We also know that Hastings had been in contact with Wikileaks lawyer Jennifer Robinson just a few hours before his fatal car crash.
And we know that before the crash, Hastings sent an e-mail to friends with a Subject line of "FBI Investigation, re: NSA." (Most news accounts fail to mention this Subject line or the fact that it refers specifically to NSA, a topic Hastings was not known to be working on.)
The last-minute e-mail sent by Hastings warned recipients (which included colleagues at Buzzfeed) that FBI was interviewing his "close friends and associates"; Hastings suggested they may want to seek legal counsel before talking to law enforcement. The e-mail ended with "I’m onto a big story, and need to go off the radat [sic] for a bit."
NSA is not specifically mentioned anywhere in the e-mail other than the Subject line. It seems likely, though, that an NSA connection of some kind is what Hastings was referring to by "I'm onto a big story." Why? Well for one thing, as I said, NSA is not mentioned anywhere else in the e-mail. But also, when you find out NSA might be targeting you, the obvious thing you do in response is "go off the radar"—refrain from using the Internet, stop sending texts, stop making phone calls. Stop being tracked by NSA.
Hastings must certainly have known that his last-minute e-mail would be intercepted by NSA. (Putting 'NSA' in the Subject line may have been his way of acknowledging NSA as a recipient.) The e-mail served a double purpose of telling the Feds: "I know you're spying on me, and since you are, you should also know that my friends will be making appropriate legal preparations." Hastings took his own advice by reaching out to the Wikileaks attorney.
The security-cam video of the fatal car crash (above) shows signs of being a quick hand-held phone-cam "recording of a recording" by the restaurant owner before the original footage was surrendered to police. (You can see the jerky motions of the handheld phone and the out-of-frame items on the left.) The Hastings Mercedes flashes into view at 0:14 and explodes 3 seconds later. The distance from the security cam to the tree-impact point was estimated by someone on the scene to be 255 feet. (That equates to a speed of 85 feet per second, or 58 mph.) The tape seems to show the car's brake lights on as it speeds past, indicating that Hastings may have been trying (in vain) to get the car to slow down.
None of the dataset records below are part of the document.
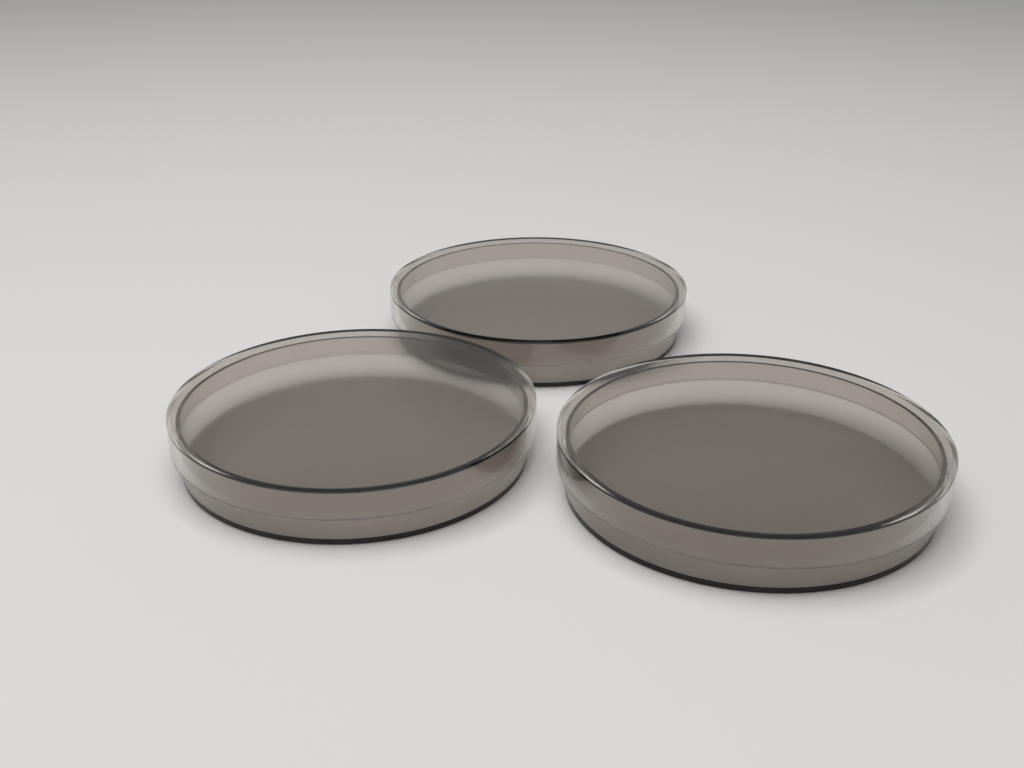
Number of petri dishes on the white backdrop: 3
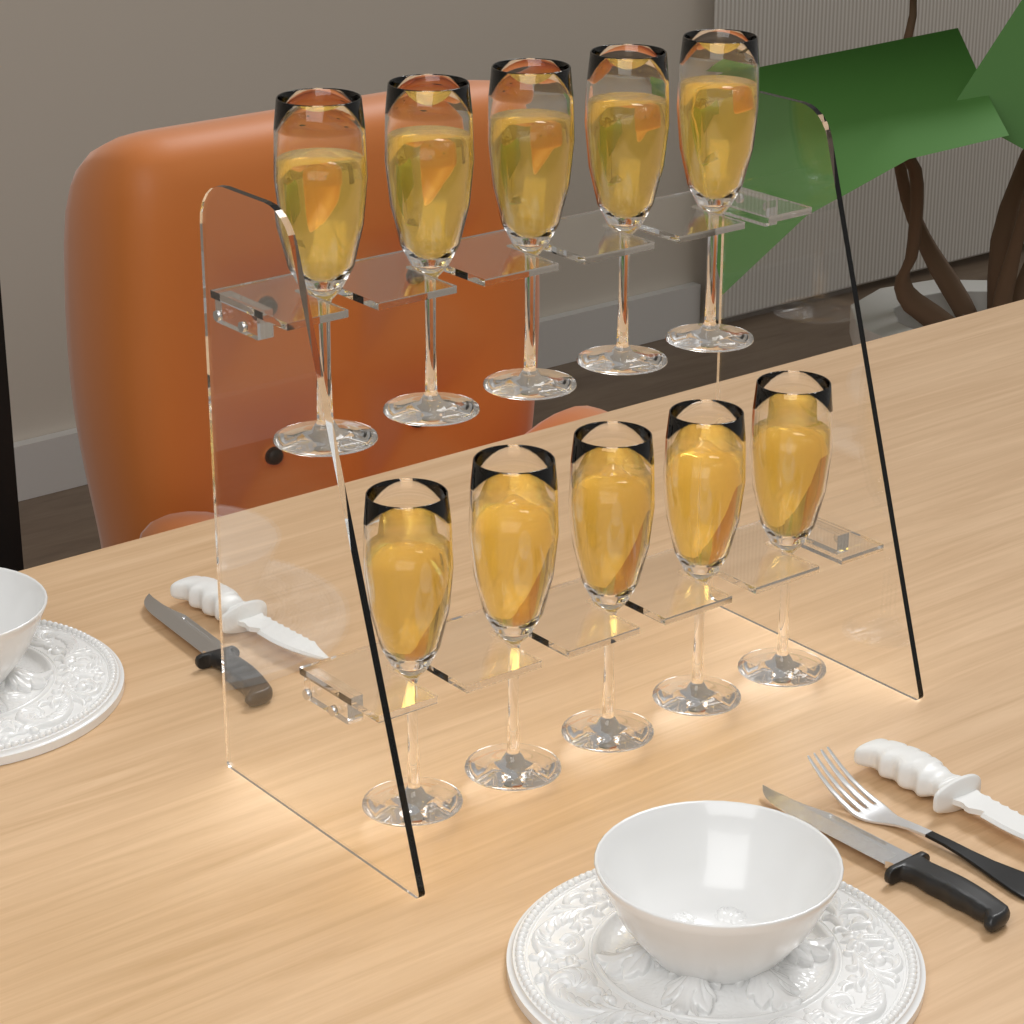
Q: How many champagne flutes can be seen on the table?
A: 10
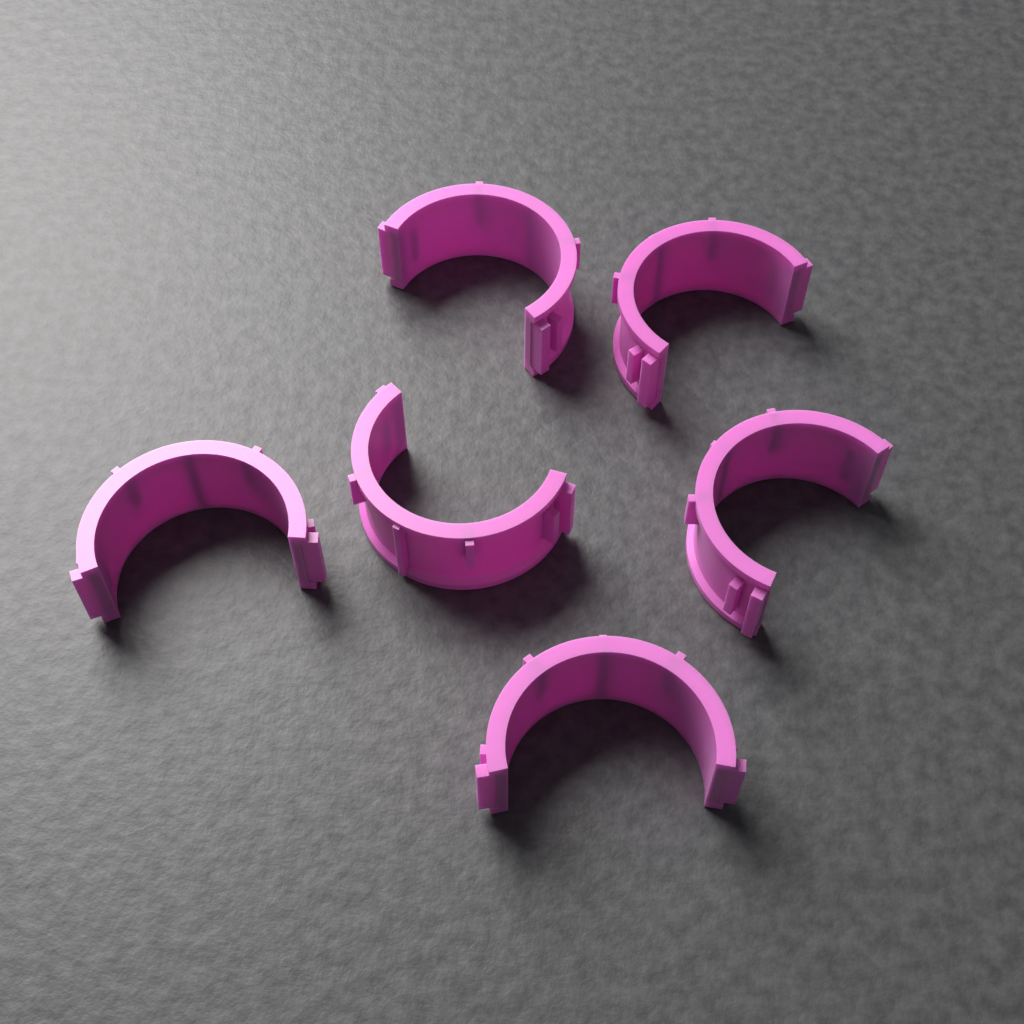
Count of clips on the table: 6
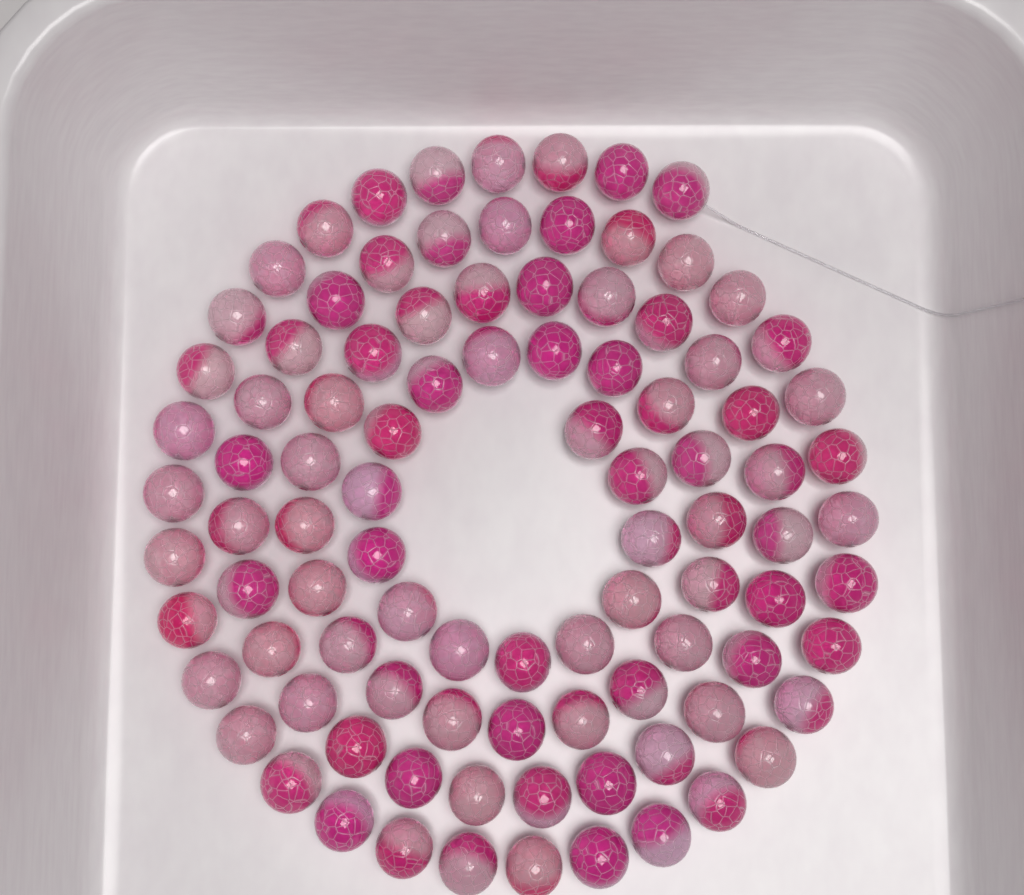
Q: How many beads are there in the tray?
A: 96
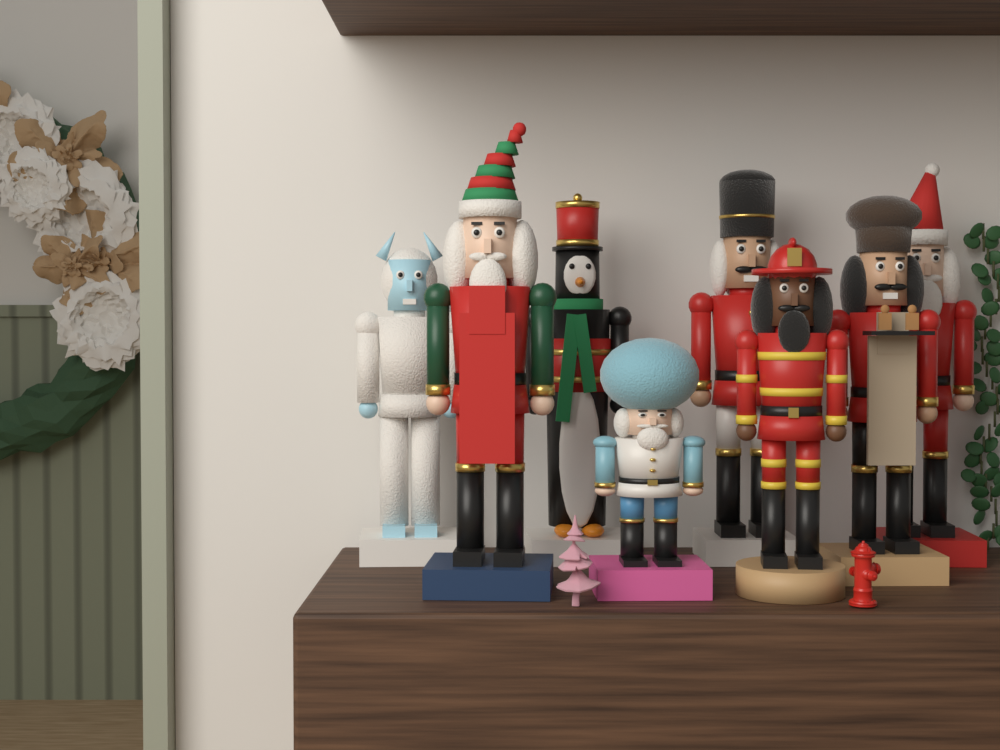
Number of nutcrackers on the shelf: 8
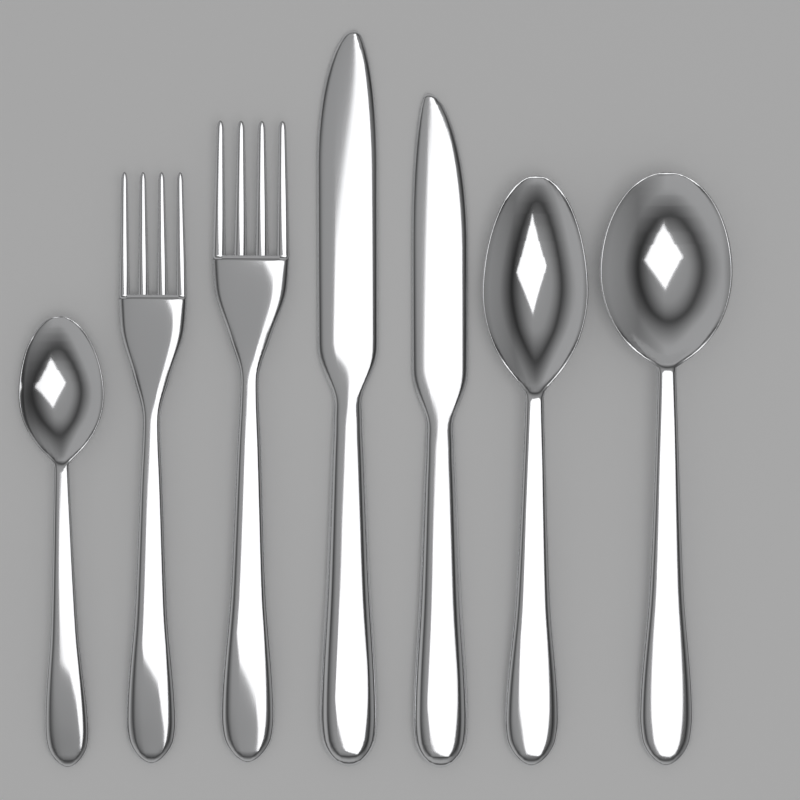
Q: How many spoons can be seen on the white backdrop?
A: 3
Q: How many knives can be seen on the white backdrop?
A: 2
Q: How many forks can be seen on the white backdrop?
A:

Google street view of the scene (photo is from 2011). Red arrow points to the tree that was hit. Security camera was located under the scalloped awning of the building on the right. |
Two days after the crash, LAPD announced that there appeared to be no evidence of foul play. In reality, an investigation to determine the likelihood of foul play in a case like this takes considerably longer than two days. And Detective Connie White from LAPD’s West Traffic Bureau admitted a week later (to the boyfriend of the owner of the pizza restaurant from which the security-cam footage came) that foul play had not, in fact, been ruled out. She didn't elaborate on why LAPD had felt it necessary to rush to the earlier judgment that foul play was not involved.
Most media sources are still, in fact, reporting that LAPD has ruled out foul play.
Many people have been mystified as to how Hastings could have lost control of what can only be considered an extraordinarily responsive car; how such a car could (barring intoxication of the driver) drive itself, with great precision, straight into a palm tree, essentially.
Six days after the crash, former Bush security advisor Richard Clarke told the Huffington Post exactly how that's possible, explaining:
What has been revealed as a result of some research at universities is that it's relatively easy to hack your way into the control system of a car, and to do such things as cause acceleration when the driver doesn't want acceleration, to throw on the brakes when the driver doesn't want the brakes on, to launch an air bag. You can do some really highly destructive things now, through hacking a car, and it's not that hard.It's not known what kind of GPS the Hastings car had, but if it was equipped with Wide Area Augmentation System sensing (as many Magellan units now come with), it would have had the one-meter accuracy needed to impact a specific tree on a specific highway—assuming a cyber-attack took place and that it was GPS-guided.
What we should all be wondering, right now, is: Where is the car's black box? Was it recovered from the crash? Who is analyzing it?
If Hastings was indeed the victim of a car-electronics cyber-attack, we'll probably never know about it, of course, because it will be covered up as a "national security matter." So we're left to go by what we do know. I leave it to the reader to draw his or her own conclusions.